Necesitamos una Integral Reforma de Estado, pero somos conscientes de que estamos lejos de su rehabilitación. El Estado prebendario, grande y débil que supimos conseguir, se está reformando por impulsos presupuestarios y sin el soporte de un sistema de ideas relacionadas con el nuevo encuadramiento estratégico y político. Las instituciones malversadas, tales como las Fuerzas Armadas, de Seguridad y la Justicia, son percibidas en los últimos años como excedentes o vaciadas, dando lugar a un extendido malestar social por la corrupción generalizada, producto de la ausencia arbitral y disuasiva de la autoridad y fuerza monopólica del Estado.
Como queda dicho, existe una íntima relación entre Ética, Política y Estado.
En un singular momento de nuestra vida como Nación, cuando somatizamos una compleja crisis político institucional, que acarrea confusión y perplejidad en los dirigentes, es oportuno recordar que sin Ética no hay credibilidad ni confianza en La Política.
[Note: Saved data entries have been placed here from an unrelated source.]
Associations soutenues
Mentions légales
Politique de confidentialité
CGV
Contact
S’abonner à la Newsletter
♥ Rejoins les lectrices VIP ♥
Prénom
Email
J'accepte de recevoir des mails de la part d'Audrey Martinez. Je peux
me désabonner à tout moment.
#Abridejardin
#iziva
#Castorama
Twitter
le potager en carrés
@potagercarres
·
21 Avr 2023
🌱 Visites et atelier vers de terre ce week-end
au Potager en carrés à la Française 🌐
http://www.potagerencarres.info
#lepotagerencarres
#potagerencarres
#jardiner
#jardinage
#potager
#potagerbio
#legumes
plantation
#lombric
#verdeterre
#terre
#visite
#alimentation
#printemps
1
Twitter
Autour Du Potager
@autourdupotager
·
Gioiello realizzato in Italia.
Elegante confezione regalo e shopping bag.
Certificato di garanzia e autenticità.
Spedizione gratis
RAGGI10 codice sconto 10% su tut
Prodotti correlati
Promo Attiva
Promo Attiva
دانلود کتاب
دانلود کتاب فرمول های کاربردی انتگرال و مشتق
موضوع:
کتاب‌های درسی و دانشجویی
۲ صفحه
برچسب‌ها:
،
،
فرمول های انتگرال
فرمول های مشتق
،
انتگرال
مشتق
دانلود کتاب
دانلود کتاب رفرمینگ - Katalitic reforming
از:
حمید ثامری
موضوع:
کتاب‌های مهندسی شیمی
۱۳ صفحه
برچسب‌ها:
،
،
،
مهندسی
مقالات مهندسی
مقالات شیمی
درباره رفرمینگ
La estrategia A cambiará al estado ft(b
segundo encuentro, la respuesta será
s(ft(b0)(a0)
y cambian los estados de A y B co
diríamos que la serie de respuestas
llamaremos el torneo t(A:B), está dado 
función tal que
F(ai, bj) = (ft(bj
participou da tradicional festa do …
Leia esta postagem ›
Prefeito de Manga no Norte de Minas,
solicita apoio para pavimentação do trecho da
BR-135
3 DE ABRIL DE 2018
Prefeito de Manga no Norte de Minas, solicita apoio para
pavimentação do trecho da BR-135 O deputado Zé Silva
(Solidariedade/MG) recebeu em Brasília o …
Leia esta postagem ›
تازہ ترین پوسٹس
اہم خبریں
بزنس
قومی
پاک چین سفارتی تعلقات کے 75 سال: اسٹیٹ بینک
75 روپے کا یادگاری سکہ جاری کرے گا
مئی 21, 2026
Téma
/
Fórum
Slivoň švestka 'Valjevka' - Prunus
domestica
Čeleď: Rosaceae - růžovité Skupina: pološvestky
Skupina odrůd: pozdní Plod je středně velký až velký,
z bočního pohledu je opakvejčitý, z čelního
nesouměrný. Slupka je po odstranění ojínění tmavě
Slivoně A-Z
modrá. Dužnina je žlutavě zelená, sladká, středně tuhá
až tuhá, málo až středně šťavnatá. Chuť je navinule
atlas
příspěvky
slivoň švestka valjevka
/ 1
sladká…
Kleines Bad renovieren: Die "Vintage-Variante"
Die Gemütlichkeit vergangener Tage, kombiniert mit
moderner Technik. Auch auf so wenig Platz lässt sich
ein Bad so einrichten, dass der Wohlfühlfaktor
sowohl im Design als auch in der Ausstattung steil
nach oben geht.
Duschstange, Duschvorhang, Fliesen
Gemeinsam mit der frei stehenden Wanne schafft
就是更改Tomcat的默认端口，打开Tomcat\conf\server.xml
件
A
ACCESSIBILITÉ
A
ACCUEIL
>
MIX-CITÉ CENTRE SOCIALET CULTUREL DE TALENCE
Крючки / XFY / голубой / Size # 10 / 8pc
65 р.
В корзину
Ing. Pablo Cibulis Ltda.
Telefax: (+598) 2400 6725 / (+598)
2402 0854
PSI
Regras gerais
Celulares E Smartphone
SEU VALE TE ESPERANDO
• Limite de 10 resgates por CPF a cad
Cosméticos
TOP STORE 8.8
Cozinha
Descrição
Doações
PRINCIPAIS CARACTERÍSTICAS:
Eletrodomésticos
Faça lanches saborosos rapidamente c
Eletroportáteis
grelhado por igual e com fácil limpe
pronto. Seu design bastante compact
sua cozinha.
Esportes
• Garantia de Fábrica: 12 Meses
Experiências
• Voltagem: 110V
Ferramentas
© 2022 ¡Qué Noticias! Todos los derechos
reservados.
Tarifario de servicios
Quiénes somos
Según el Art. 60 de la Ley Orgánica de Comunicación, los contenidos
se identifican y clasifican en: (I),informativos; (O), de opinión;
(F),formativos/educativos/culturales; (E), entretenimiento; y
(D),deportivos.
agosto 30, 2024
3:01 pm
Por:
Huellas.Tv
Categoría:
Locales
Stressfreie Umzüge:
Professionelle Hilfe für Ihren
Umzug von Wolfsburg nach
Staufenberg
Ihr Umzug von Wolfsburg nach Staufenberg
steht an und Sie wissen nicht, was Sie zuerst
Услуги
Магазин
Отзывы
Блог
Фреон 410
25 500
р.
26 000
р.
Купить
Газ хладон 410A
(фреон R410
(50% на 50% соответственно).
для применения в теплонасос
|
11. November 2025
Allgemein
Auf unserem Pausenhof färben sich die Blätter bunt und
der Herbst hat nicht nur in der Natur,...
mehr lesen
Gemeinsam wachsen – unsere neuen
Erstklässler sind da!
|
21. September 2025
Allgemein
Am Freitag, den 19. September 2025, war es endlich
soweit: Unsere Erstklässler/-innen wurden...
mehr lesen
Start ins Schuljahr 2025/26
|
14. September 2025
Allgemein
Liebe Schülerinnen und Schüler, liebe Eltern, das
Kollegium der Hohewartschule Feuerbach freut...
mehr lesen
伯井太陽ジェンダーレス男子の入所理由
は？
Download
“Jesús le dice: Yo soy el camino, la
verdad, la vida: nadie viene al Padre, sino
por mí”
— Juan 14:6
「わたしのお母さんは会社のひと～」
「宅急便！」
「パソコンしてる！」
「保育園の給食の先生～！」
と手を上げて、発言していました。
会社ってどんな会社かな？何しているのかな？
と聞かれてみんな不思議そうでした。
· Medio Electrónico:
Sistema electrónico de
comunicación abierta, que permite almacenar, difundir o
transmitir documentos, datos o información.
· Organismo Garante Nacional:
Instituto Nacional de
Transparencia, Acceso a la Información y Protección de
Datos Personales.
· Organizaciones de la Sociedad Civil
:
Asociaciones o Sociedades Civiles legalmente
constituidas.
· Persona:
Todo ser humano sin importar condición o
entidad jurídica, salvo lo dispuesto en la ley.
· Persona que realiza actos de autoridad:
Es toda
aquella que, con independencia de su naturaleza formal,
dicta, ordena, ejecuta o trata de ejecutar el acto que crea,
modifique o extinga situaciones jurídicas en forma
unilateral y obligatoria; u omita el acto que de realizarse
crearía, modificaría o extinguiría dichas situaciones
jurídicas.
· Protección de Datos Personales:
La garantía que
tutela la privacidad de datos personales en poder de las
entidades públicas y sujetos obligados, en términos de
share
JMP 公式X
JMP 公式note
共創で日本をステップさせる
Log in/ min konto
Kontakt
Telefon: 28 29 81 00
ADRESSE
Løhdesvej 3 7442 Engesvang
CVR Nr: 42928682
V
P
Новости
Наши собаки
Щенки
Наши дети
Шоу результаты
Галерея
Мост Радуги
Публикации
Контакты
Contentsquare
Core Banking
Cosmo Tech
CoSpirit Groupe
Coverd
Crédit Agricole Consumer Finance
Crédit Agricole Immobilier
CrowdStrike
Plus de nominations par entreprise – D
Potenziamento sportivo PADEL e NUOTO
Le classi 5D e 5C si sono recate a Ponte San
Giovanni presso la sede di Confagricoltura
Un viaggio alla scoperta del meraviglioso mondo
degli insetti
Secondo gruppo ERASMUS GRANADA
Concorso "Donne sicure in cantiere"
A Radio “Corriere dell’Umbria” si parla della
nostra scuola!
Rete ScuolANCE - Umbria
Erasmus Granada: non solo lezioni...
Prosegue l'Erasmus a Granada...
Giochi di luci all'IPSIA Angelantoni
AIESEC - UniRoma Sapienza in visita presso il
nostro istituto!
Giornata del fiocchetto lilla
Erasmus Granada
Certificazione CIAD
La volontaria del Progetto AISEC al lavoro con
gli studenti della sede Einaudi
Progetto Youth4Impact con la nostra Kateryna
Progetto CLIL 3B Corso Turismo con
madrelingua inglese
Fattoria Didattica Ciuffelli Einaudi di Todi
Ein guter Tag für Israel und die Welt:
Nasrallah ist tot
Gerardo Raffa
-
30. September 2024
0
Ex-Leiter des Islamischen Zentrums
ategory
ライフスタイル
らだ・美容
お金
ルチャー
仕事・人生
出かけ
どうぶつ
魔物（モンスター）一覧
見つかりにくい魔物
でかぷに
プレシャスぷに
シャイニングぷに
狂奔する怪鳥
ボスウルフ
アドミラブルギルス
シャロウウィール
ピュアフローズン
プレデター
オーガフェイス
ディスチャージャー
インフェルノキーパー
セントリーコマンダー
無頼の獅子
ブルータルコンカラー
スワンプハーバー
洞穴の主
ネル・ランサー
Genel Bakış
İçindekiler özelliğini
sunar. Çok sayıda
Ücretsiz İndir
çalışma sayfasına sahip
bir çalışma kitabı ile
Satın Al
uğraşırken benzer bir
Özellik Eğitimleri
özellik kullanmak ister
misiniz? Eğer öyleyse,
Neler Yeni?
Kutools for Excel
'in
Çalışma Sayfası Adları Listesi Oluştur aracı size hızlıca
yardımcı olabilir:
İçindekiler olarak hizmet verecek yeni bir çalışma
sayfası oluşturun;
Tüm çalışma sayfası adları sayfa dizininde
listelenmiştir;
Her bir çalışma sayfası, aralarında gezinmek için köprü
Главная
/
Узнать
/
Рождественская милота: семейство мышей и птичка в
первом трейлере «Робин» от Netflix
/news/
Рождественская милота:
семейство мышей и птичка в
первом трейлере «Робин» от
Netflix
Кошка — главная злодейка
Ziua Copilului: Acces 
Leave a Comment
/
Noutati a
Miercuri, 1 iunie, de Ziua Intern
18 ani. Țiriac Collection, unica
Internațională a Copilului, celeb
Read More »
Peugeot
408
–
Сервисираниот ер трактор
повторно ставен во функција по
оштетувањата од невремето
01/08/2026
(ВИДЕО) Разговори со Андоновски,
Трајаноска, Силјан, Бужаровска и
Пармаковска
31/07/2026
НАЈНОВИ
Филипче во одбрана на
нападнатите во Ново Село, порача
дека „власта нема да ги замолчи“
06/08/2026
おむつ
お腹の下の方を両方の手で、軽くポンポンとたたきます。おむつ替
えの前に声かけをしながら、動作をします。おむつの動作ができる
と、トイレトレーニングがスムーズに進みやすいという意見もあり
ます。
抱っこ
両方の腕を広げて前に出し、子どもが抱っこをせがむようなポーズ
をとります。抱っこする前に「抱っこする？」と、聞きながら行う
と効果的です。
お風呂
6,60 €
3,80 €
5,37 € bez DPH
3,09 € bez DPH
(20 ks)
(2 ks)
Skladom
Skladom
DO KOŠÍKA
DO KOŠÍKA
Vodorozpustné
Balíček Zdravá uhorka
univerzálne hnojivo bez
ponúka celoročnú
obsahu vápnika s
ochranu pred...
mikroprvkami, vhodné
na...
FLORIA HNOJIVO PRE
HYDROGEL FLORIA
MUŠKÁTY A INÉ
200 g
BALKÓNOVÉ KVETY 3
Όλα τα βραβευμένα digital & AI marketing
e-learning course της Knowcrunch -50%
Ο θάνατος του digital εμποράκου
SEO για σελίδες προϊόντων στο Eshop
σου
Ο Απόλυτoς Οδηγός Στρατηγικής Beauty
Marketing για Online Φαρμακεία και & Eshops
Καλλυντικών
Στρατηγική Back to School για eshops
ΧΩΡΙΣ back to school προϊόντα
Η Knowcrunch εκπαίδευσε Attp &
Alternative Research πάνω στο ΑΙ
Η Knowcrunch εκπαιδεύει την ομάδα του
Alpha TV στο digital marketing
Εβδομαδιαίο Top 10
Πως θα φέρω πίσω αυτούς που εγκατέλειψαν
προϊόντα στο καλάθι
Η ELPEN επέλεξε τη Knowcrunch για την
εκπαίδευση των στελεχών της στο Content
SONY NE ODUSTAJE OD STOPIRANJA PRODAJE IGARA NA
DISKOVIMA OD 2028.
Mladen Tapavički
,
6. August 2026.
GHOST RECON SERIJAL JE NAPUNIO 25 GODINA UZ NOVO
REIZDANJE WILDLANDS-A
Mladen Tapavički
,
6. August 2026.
Que sin Política, no hay inteligencia en el Estado y que sin éste, no hay convivencia de la diversidad social en la VERDAD, LA JUSTICIA, EL AMOR Y LA LIBERTAD.
Es tiempo de decisiones, para romper con éste círculo vicioso. Es tiempo de virtuosos, de visiones largas y profundas, que proyecten la unidad nacional hacia el futuro y motiven la alegría del esfuerzo. Es tiempo de recuperar nuestra identidad, centrada en una ética y cultura cristiana, que nos define como hispano-criollos.
Y ante los excluyentes análisis economicistas que abruman, tampoco está de más agregar, como epílogo de estas reflexiones, una reciente afirmación de Henry Mintzberg, en la Harvard Business Review: “..lo que acaba de triunfar en Occidente, no es el capitalismo, sino el equilibrio: un sector privado fuerte, un estado fuerte y un sector intermedio fuerte...” Una lectura corta y superficial de nuestra circunstancia, está poniendo excesivo énfasis en la economía, en desmedro de la propia cultura y del Estado Necesario. Son quienes repiten recetas Norte, escritas desde culturas y estados fuertes y consolidados, en nuestro Sur, con identidades híbridas y estados débiles e ineficientes. El equilibrio evitará una nueva frustración. Venimos de una larga crisis política, con economía cerrada. La resolución de la crisis del sistema y la apertura de la economía, no deben ni pueden hacerse desde la confusión.
LO BUENO ES LO MEJOR. Y LO MEJOR PARA NOSOTROS ES EMPEZAR POR LA COHERENCIA ENTRE LO QUE CIERTAMENTE SOMOS Y LO QUE DESEAMOS SER.